CHICAGO — Now that Illinois drivers will be getting new license plates, let's take a look back at the state's license plate history.
Photos, courtesy of the Illinois Secretary of State's office, show Illinois' first license plates (from 1907) to selected others throughout the decades.
A full list of license plates from Illinois can be found in this interactive from the Secretary of State.
New plates — which ditch the fancy script used for "Illinois," replacing it with an all-caps, serif font — will start arriving in 2017. The new plates also features Abraham Lincoln off to the left side of the plate and a skyline with the Willis Tower and the state capitol in the background. The old plates had Honest Abe in the middle.
Here are some of the older plates in Illinois history.
1907: The Motor Vehicle Act, requiring motorists to register with the Secretary of State’s office, becomes law. For a one-time $2 fee per vehicle, a motorist receives a circular aluminum seal with a registration number to affix to the vehicle, known as a dashboard disc.
1912: The front Illinois license plate is perforated, much like a screen, so air can flow through it and cool the car’s radiator. The rear plate is solid.
1927: A design configuration appears on Illinois license plates for the first time. On the right side of the plate is a black outline of Illinois with the letters ILL and the numbers 27 inside. C.H. Hanson Co. of Chicago manufactures the license plates.
1934: Prisoners at the Stateville penitentiary make all the license plates, making Illinois the 30th state in the union to use prison labor. The cost to the state remains at 6.4 cents per set, the lowest cost ever. As this is a transaction between state agencies, a formal contract is not signed; instead, the Secretary of State’s Automobile Department submits a requisition to the Department of Public Welfare, which administers the penal system. For the first time, the word “ILLINOIS” is completely spelled out on license plates.
1948: This is the last year that Illinois passenger license plates are made from fiberboard. Most non-passenger plates are made from steel this year.
1954: The slogan, “Land of Lincoln,” makes its debut. It appears on Illinois license plates, with few exceptions, to this day. In the bill that authorized the slogan, there was originally a provision for an image of Abraham Lincoln to appear on the plates. This provision is deleted because it is not feasible to make plates with such a feature at the time.
1965: The colors of green on white are chosen in honor of Secretary of State Charles Carpentier, who died in office in 1964.
1976: Illinois commemorates the bicentennial of the nation with special bicentennial license plates. Twenty-four other states, plus the District of Columbia, also issue commemorative plates. More than 400,000 students participate in a contest to design Illinois’ bicentennial license plates. Kelley Jordan, 10, of Downstate Normal creates the winning design.
1984-2000: The state begins issuing new multi-year license plates to replace the license plates issued in 1979. The plates are made of galvanized steel. A sheltered workshop in Decatur operated by Macon Resources is contracted to make them. Macon Resources has made Illinois license plates ever since. This design of Illinois’ standard passenger plate was on the road from 1984 until 2000.

..............................

WORK ORDER A:
Set down the passage of the license plate history starting with "1976: Illinois commemorates" and going on through "the winning design.", word for word.
WORK ORDER B:
According to the license plate history, what colors were chosen for Illinois plates in 1965, and in whose honor?

..............................

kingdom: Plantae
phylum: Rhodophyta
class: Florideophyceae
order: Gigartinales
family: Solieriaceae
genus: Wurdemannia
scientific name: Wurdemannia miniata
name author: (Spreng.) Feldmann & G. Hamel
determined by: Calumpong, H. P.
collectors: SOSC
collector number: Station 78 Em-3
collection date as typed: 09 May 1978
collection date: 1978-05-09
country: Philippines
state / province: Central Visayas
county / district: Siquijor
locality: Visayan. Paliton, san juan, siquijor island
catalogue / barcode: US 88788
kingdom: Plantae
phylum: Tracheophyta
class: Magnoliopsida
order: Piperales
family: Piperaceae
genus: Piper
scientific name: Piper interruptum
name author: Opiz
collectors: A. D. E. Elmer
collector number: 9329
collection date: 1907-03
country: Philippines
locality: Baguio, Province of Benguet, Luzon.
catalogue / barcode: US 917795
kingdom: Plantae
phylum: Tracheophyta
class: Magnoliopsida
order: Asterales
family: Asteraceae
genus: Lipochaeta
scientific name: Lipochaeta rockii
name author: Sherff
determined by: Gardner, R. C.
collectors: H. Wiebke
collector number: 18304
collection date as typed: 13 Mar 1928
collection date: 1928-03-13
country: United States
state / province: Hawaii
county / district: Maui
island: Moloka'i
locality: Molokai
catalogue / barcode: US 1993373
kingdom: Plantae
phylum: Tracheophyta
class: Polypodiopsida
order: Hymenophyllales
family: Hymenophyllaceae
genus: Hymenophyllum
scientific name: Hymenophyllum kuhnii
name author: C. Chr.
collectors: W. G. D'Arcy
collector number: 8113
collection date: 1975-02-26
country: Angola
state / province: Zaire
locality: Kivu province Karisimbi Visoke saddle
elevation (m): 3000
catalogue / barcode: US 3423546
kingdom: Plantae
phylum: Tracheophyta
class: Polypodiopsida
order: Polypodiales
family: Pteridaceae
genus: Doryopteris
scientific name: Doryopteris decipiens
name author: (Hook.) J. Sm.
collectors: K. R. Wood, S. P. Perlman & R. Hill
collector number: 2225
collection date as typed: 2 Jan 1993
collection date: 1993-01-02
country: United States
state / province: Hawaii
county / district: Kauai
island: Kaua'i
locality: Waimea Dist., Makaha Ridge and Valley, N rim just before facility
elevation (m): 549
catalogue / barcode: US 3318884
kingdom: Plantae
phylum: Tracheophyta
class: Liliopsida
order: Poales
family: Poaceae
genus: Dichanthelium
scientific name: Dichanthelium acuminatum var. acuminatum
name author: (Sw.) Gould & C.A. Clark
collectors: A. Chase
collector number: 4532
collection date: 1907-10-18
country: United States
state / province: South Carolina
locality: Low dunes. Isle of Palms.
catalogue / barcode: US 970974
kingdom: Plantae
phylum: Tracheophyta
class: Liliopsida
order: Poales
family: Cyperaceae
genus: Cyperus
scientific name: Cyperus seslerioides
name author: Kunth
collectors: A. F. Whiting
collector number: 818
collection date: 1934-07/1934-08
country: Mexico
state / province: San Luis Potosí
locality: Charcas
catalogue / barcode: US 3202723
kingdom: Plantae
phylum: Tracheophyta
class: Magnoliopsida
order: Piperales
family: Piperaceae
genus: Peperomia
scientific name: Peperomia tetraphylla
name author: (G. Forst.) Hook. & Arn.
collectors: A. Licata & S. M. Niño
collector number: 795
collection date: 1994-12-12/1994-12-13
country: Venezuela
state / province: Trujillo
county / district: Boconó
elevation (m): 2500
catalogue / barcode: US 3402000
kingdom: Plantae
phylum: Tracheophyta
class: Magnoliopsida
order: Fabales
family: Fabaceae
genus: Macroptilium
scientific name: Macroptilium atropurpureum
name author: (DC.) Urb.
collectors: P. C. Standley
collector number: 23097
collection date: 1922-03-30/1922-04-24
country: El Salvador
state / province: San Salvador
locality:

..............................

ANSWER BOX A:
1976: Illinois commemorates the bicentennial of the nation with special bicentennial license plates. Twenty-four other states, plus the District of Columbia, also issue commemorative plates. More than 400,000 students participate in a contest to design Illinois’ bicentennial license plates. Kelley Jordan, 10, of Downstate Normal creates the winning design.

ANSWER BOX B:
Green on white, chosen in honor of Secretary of State Charles Carpentier, who died in office in 1964.